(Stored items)
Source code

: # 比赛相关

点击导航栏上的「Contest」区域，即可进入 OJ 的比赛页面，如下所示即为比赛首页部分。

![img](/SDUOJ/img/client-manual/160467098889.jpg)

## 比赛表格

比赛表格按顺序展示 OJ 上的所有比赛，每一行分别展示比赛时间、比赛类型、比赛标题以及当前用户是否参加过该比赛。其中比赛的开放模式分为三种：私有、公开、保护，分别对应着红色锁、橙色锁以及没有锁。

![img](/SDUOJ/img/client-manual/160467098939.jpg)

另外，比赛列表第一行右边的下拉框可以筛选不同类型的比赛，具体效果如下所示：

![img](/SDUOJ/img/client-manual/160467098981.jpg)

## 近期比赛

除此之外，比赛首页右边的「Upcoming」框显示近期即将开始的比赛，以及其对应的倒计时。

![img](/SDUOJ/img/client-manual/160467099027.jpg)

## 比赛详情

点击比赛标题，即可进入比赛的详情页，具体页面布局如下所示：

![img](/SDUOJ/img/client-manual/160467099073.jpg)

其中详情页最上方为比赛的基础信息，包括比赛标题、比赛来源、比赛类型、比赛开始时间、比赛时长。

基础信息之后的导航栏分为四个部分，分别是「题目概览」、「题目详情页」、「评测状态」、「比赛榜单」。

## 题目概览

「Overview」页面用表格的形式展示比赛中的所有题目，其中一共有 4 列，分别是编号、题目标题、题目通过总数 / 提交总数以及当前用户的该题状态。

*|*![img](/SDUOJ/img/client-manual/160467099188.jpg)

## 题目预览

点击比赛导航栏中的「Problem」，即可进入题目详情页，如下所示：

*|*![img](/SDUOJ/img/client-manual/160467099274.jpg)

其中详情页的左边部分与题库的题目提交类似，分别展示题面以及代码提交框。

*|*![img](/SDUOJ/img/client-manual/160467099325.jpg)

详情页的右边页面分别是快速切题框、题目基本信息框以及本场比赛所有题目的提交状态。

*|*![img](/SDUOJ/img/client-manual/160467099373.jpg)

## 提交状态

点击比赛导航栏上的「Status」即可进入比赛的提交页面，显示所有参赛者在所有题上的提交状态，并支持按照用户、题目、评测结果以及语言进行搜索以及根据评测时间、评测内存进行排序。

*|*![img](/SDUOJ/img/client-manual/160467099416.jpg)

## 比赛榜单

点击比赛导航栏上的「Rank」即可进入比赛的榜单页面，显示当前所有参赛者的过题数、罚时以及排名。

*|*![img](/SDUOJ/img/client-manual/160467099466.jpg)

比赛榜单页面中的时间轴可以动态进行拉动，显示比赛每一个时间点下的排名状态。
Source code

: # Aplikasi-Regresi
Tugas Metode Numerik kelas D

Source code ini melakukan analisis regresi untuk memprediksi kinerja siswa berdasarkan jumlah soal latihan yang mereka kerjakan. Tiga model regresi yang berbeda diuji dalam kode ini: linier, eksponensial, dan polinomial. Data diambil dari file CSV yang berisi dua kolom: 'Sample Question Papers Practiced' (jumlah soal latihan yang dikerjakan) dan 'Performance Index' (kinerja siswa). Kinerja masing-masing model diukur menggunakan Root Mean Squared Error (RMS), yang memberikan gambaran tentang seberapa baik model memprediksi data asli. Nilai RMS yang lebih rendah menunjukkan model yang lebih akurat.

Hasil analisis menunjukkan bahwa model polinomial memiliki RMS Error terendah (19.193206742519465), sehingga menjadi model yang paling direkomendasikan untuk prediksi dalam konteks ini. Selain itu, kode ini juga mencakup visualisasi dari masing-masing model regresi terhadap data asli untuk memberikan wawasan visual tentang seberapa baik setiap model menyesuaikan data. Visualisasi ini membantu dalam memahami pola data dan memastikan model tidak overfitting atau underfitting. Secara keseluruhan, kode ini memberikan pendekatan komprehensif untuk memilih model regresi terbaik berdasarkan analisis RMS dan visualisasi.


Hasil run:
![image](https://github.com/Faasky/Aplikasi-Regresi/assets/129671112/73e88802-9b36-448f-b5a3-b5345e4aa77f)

> [Job]:
Count the lines in the records above that contain "比赛类型". Reply with the number only.

> [Result for this task]:
2